EXERCISE INPUTS:
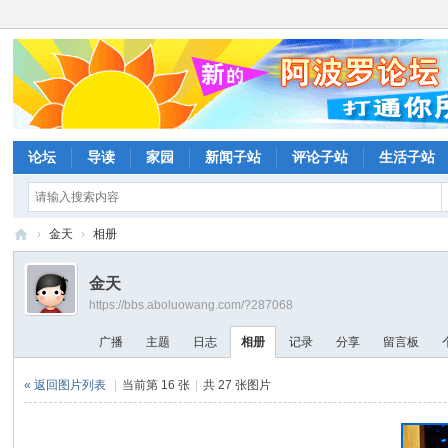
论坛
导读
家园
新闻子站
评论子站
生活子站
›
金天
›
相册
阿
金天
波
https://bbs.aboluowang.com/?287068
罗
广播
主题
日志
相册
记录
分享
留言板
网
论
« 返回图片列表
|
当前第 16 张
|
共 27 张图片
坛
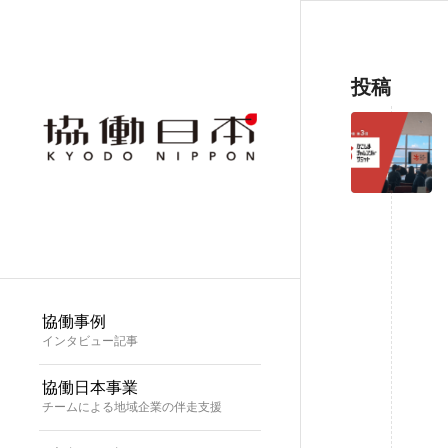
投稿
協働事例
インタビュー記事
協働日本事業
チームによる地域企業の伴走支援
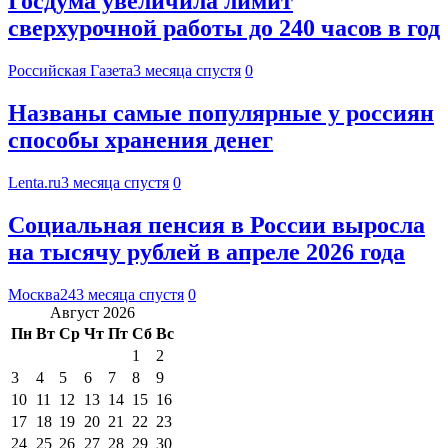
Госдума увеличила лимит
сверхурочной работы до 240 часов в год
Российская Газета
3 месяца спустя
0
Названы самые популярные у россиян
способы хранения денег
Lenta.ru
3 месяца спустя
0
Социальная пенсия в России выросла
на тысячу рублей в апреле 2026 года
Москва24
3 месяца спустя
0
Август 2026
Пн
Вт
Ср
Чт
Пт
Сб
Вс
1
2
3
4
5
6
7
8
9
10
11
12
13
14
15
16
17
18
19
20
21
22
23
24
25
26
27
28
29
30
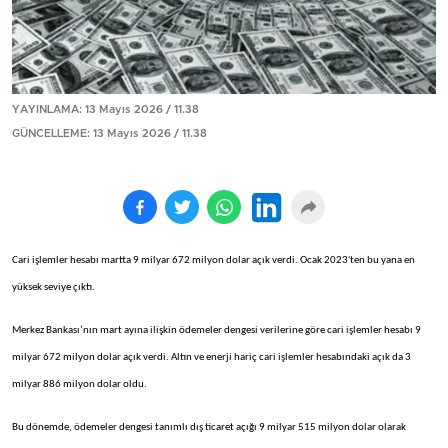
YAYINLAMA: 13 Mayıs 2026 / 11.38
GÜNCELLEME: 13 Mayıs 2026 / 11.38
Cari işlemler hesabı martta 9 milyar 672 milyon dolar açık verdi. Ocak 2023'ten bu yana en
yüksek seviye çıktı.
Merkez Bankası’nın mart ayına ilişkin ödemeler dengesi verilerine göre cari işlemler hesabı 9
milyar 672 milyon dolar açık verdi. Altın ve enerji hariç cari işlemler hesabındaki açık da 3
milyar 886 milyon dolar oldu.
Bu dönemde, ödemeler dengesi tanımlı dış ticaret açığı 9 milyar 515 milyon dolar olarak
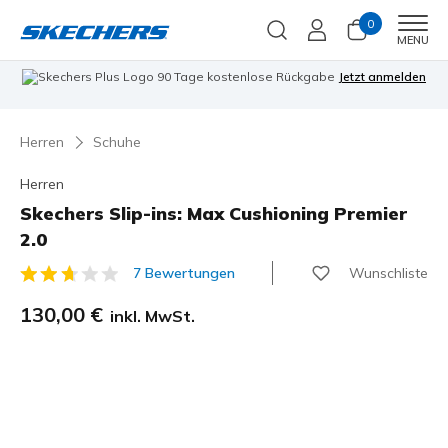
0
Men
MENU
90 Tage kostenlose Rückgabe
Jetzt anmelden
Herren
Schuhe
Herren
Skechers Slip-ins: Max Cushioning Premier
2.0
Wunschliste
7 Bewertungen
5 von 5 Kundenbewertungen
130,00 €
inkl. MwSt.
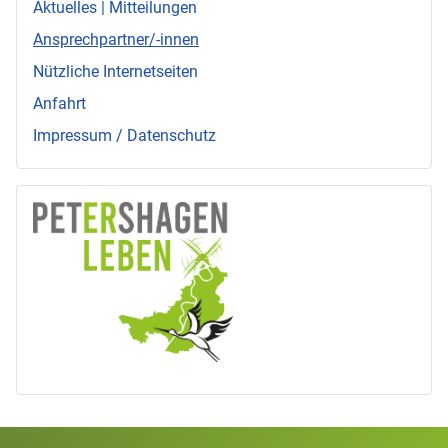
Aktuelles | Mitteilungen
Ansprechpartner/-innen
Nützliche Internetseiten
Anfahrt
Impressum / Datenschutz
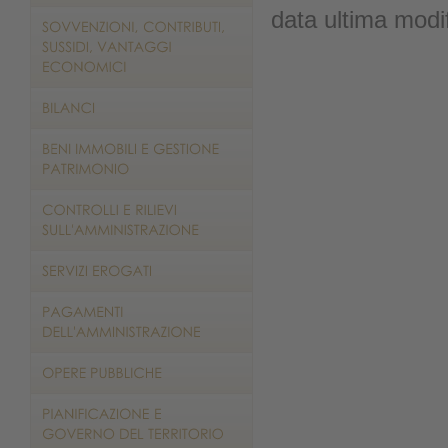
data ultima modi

JOB: The answer should consist of every line above in which "dolar" appears.

RESPONSE AREA:
Cari işlemler hesabı martta 9 milyar 672 milyon dolar açık verdi. Ocak 2023'ten bu yana en
milyar 672 milyon dolar açık verdi. Altın ve enerji hariç cari işlemler hesabındaki açık da 3
milyar 886 milyon dolar oldu.
Bu dönemde, ödemeler dengesi tanımlı dış ticaret açığı 9 milyar 515 milyon dolar olarak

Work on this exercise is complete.